▶ Task list
[1] In the sum-of-squares thread, reproduce everything from "Is there a simple" down to "it is constant.", swapping "gradient" for "slope".
[2] In the sum-of-squares thread, what kind of function does the asker say the differences of consecutive partial sums show $S$ to be?

▶ Document text
Sum of Squares $i^2$

Question

I want to show that the sum of integer squares from $i=1$ to $n$ is $\frac{n(n+1)(2n+1)}{6}$ I've watched some videos and read other posts about it but haven't been able to find anything that makes it click. I know the rate of the difference of consecutive partial sums for $S(n)$ shows $S$ is a cubic function. I tried making use of this using a system of equations with $S(n)=An^3+Bn^2+Cn+D$ at $n=0, 1, 2, 3$, and I ended up getting $S(n)=-\cfrac{643}{24}n^3-\cfrac{131}{8}n^2+\cfrac{137}{12}n$ but I'm unsure how to factor this

Is there a simple approach to this that doesn't involve some weird collapsing sum?

Answer 1

A beautiful proof without words that I recently learned from a friend of mine (credits to KK):

Some words of explanation: we have a function $f$ with a constant gradient defined over a domain which is an equilateral triangle. When we consider $g=f+f_{\omega}+f_{\omega^2}$, where $f_\omega$ and $f_{\omega^2}$ are the functions defined over the domain rotated by $120^\circ$ and $240^\circ$, we have that $g$ has a null gradient, hence it is constant.

(Collected data)
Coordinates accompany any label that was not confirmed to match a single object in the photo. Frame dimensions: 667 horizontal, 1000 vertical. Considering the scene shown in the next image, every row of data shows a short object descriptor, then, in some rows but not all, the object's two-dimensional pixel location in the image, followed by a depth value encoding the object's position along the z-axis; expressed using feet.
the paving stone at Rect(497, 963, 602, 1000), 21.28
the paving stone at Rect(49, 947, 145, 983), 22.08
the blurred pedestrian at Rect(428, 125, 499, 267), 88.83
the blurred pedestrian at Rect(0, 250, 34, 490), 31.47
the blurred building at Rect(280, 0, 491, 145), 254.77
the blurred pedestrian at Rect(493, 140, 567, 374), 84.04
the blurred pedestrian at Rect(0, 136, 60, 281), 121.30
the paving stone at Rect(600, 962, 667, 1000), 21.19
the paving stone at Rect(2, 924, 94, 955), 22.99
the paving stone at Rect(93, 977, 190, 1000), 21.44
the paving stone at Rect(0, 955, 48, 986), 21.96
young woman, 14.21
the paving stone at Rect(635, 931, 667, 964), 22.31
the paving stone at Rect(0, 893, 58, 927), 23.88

==

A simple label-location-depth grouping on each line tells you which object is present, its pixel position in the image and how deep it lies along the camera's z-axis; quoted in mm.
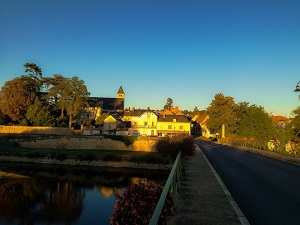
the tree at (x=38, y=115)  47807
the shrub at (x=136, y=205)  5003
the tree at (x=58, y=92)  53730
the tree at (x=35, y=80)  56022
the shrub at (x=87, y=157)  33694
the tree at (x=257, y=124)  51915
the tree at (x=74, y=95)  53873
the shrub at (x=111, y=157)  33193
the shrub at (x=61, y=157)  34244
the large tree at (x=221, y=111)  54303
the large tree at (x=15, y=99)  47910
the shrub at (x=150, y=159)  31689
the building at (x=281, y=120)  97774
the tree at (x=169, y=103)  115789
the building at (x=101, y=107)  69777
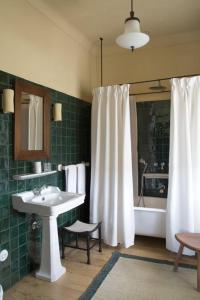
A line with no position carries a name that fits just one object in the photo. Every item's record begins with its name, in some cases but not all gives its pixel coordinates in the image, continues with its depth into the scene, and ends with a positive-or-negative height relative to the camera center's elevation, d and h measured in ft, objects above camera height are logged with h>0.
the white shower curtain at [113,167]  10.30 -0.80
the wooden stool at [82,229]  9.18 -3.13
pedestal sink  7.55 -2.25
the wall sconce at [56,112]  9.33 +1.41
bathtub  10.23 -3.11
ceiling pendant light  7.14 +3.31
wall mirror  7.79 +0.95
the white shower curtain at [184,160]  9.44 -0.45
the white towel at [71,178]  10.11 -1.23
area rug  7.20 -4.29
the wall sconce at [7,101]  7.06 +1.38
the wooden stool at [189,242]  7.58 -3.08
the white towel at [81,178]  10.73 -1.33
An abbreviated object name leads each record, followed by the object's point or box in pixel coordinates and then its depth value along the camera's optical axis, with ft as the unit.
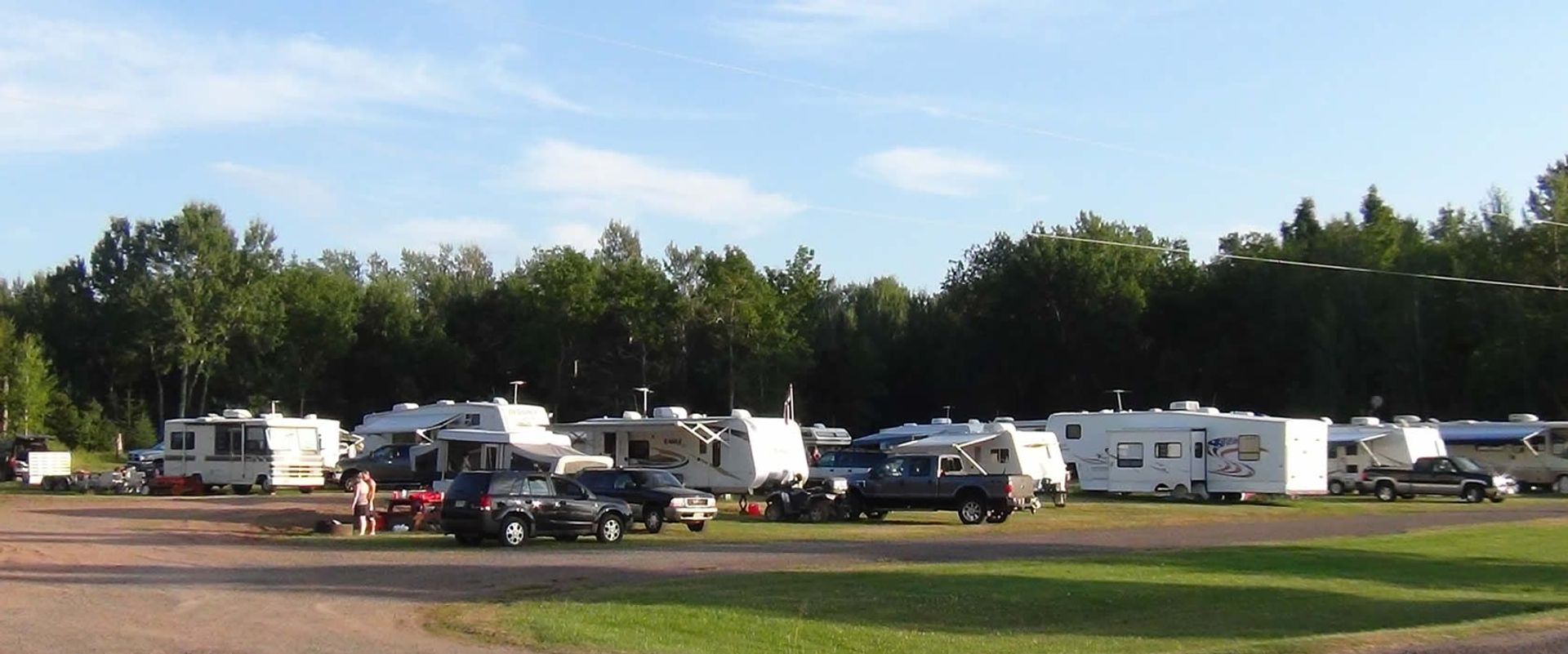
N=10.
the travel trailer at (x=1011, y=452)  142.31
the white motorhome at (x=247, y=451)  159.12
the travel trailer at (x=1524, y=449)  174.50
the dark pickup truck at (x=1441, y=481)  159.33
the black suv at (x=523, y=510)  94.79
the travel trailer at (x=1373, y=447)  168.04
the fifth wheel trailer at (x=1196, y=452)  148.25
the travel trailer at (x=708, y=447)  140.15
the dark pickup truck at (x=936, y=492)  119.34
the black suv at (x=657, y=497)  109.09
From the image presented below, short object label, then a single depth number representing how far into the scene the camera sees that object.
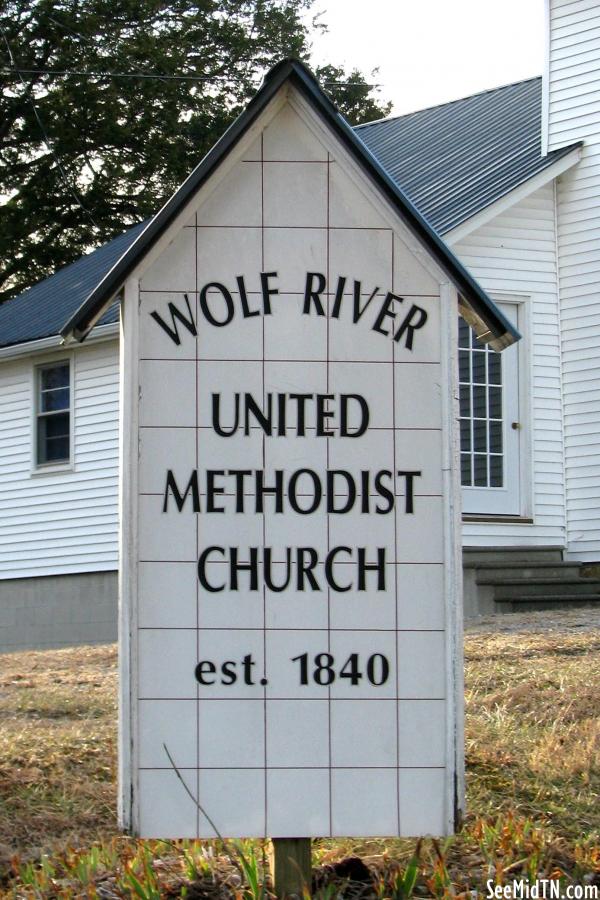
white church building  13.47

...

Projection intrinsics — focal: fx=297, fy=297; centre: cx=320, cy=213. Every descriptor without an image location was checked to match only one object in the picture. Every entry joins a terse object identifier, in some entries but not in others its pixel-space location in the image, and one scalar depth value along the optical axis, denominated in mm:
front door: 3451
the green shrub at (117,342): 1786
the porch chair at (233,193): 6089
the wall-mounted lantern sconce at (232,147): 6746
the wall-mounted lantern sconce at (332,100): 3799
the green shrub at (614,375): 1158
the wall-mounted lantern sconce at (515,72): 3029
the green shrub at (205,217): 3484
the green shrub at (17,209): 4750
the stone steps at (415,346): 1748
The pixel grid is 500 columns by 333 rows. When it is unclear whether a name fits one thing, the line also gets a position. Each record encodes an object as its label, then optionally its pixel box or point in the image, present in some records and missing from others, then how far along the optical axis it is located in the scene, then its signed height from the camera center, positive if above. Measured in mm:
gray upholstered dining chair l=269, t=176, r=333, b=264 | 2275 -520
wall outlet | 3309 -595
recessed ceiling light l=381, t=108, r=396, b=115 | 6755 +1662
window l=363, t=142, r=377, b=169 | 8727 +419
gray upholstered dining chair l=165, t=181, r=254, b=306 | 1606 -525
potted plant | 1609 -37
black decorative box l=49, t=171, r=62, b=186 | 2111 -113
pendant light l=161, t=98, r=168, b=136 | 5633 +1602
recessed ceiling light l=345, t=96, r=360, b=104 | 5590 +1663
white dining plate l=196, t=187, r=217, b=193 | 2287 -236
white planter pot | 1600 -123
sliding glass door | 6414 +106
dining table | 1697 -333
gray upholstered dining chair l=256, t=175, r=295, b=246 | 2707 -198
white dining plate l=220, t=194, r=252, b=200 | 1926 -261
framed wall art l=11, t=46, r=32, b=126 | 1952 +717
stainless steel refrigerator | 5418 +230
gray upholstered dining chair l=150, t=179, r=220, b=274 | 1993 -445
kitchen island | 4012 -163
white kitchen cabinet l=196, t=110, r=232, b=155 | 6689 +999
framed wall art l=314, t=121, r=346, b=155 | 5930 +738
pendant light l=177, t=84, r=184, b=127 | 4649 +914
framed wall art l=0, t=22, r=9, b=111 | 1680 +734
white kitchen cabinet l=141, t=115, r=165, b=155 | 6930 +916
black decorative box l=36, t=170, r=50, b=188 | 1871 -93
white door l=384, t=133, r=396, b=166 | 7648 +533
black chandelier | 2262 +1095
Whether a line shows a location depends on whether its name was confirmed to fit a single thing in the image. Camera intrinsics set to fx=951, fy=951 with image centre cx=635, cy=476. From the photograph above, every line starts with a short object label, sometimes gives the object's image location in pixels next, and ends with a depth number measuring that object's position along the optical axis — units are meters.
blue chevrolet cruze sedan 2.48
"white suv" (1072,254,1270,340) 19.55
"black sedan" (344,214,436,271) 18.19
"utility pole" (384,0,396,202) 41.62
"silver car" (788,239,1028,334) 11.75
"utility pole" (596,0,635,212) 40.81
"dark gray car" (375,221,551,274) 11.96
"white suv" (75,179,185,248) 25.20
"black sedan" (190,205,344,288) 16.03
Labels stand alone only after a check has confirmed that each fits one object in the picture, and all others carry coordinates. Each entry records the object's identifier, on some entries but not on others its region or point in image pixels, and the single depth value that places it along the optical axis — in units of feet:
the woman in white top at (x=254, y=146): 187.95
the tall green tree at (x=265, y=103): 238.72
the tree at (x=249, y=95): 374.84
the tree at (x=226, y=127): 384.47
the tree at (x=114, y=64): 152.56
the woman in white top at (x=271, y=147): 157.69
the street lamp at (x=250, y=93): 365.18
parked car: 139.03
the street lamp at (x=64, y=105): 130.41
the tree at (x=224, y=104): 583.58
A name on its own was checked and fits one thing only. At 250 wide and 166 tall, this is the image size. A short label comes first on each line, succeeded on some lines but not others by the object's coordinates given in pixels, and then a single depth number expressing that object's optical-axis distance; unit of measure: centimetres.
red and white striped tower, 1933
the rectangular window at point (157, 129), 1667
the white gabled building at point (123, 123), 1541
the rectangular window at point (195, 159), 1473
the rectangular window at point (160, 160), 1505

▶ Results for each task
[1]
Is there a simple approach to this that doesn't involve some weird collapsing sum?

Answer 1

A beautiful proof without words that I recently learned from a friend of mine (credits to KK):

Some words of explanation: we have a function $f$ with a constant slope defined over a domain which is an equilateral triangle. When we consider $g=f+f_{\omega}+f_{\omega^2}$, where $f_\omega$ and $f_{\omega^2}$ are the functions defined over the domain rotated by $120^\circ$ and $240^\circ$, we have that $g$ has a null slope, hence it is constant.

[2] A cubic function.